Digi desplaza a vodafone: la operadora rumana asalta el podio

El panorama de las telecomunicaciones en España ha sufrido un terremoto. DIGI, la operadora de origen rumano, ha escalado posiciones con una agresividad sorprendente, superando los 10,8 millones de clientes y colocándose en la cuarta plaza, a escasos pasos de destronar a Vodafone. Pero la historia no termina ahí, porque Movistar, aunque también victorioso, muestra señales de ralentización en su crecimiento.

El auge de digi: ¿una estrategia de portabilidad sostenible?

La cifra habla por sí sola: 200.000 nuevos clientes solo en enero y febrero. Aunque el ritmo de crecimiento ha descendido un 13% respecto al año anterior, DIGI ha robado 26.000 líneas móviles netas a sus competidores. Un éxito basado en tarifas low cost y una apuesta decidida por la portabilidad, que la han catapultado a la cima. La pregunta que se hacen los analistas es si esta estrategia, tan agresiva, es sostenible a largo plazo, dado que la fuga de clientes ya empieza a ser notable.

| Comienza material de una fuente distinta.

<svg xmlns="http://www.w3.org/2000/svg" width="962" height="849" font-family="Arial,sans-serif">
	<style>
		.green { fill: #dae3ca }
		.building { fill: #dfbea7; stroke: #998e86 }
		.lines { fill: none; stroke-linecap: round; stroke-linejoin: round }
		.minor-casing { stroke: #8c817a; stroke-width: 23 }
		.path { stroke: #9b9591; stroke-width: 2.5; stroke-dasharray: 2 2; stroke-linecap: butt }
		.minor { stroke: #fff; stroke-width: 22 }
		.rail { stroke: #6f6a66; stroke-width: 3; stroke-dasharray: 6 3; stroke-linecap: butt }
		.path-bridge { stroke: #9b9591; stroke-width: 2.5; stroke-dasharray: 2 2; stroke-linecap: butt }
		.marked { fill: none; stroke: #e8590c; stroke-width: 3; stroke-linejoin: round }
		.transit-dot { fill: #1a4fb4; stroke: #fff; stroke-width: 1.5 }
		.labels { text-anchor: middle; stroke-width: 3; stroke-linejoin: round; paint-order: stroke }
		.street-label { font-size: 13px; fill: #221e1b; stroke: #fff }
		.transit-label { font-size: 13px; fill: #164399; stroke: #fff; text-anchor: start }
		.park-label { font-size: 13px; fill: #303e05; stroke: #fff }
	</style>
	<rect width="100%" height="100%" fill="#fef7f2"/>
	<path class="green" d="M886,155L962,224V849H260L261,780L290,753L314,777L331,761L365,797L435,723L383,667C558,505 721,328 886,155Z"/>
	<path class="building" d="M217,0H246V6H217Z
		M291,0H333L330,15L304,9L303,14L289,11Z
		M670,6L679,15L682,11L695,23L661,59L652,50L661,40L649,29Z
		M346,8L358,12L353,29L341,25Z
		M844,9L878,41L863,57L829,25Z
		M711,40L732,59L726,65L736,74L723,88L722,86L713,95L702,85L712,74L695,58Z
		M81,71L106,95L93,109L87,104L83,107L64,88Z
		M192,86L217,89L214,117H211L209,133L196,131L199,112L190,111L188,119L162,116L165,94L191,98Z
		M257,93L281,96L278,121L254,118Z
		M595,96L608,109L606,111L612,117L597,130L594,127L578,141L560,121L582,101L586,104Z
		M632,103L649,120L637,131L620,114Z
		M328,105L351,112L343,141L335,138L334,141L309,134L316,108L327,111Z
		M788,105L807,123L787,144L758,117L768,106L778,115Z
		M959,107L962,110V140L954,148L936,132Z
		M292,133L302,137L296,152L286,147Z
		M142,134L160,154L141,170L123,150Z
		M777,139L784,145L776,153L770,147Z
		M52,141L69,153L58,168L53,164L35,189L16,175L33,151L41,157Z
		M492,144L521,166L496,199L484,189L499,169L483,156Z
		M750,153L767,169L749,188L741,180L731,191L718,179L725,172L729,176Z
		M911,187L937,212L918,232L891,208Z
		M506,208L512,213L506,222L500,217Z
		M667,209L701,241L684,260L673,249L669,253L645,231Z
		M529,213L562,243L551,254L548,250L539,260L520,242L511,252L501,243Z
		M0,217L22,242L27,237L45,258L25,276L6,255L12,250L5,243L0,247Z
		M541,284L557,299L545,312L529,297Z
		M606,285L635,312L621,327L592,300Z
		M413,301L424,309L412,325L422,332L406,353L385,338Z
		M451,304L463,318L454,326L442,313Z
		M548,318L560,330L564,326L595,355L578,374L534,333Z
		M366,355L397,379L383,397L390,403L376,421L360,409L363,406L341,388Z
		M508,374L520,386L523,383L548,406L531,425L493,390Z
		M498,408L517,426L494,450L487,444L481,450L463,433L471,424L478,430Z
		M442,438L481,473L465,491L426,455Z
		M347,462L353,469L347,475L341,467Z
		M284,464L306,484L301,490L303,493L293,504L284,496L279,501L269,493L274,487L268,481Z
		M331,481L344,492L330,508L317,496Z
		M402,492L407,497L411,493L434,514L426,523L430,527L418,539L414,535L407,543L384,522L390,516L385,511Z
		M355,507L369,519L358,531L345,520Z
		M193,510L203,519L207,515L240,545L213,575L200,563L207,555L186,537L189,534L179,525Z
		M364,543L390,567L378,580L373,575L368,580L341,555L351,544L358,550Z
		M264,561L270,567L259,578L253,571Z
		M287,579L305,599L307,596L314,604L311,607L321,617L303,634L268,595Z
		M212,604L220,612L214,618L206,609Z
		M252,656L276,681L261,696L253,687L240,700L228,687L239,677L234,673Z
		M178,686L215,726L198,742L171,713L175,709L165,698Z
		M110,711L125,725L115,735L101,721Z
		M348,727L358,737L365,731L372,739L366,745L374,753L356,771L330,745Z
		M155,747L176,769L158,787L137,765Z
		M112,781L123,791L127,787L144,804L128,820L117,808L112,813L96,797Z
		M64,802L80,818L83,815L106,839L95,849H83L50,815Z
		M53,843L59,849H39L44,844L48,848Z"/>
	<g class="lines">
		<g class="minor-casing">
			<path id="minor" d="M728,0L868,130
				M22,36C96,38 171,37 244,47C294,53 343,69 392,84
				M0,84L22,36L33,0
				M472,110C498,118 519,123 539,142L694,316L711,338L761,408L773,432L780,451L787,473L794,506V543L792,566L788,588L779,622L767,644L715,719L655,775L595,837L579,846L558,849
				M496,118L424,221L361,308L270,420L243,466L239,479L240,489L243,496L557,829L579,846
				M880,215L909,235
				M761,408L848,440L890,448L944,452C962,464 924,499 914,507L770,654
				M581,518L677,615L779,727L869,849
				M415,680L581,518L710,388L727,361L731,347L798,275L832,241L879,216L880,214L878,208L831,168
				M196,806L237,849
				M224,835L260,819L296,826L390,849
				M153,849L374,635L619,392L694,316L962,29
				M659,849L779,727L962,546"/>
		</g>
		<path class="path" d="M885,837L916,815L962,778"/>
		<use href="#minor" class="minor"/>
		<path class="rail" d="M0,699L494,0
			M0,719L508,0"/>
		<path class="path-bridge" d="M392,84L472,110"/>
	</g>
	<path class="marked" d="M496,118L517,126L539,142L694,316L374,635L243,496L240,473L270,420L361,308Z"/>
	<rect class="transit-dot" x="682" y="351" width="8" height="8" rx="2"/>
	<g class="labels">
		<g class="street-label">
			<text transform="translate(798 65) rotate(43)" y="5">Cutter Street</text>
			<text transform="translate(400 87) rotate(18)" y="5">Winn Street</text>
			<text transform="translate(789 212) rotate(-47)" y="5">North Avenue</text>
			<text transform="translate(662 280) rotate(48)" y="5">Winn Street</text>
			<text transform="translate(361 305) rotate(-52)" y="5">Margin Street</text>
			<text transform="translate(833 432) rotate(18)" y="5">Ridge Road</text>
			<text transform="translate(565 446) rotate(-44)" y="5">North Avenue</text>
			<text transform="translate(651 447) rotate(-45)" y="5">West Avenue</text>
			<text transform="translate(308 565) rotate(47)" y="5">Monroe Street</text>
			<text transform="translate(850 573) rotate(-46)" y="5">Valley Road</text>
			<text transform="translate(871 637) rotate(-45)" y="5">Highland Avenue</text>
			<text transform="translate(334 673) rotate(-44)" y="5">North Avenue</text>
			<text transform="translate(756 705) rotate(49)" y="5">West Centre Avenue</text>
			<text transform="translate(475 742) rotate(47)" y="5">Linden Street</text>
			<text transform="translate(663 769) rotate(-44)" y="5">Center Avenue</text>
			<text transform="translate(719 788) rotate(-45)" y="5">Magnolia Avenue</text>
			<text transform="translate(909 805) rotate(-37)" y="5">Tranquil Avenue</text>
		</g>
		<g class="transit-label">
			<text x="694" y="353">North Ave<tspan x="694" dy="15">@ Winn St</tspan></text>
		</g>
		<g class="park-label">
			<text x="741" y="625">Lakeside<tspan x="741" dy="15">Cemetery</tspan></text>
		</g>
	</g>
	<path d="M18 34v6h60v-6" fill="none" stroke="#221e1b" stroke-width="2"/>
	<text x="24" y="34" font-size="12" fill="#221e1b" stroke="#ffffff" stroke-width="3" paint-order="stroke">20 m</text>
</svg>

Pero no todo es color de rosa para DIGI. El problema de retención de clientes es evidente; muchos usuarios, atraídos por las ofertas iniciales, terminan buscando otras alternativas. Es una paradoja: aprovecha la debilidad de sus rivales para crecer, pero a la vez se enfrenta a una sangría de sus propios clientes.

Movistar recupera terreno, pero con un asterisco

Movistar recupera terreno, pero con un asterisco

Mientras DIGI se afana en retener a sus clientes, Movistar ha ganado 57.000 líneas móviles netas en el primer trimestre, duplicando la cifra del año anterior. La compañía no solo ha incrementado su base de clientes móviles, sino que también ha visto crecer su negocio de internet, lo que indica una recuperación sólida. Sin embargo, la operadora no se libra de críticas: Movistar ha reconocido que ciertos routers WiFi 6 y WiFi 7 pueden afectar negativamente al rendimiento de la conexión, lo que ha generado cierta controversia entre sus usuarios.

Vodafone, por su parte, ha sufrido un duro revés, perdiendo 94.000 líneas móviles en el primer trimestre, más del doble que el año anterior. MasOrange tampoco ha escapado a la tendencia negativa, con una pérdida de 170.000 líneas móviles. La batalla por el mercado de las telecomunicaciones está lejos de terminar, y DIGI, a pesar de su éxito inicial, deberá abordar con urgencia su problema de retención para consolidarse como un actor relevante a largo plazo.

La competencia se intensifica, y las estrategias de las operadoras evolucionan rápidamente. Lo que está claro es que la irrupción de DIGI ha sacudido el mercado, obligando a los demás actores a replantearse sus propuestas y a luchar por la fidelidad de sus clientes. La próxima jugada podría cambiarlo todo.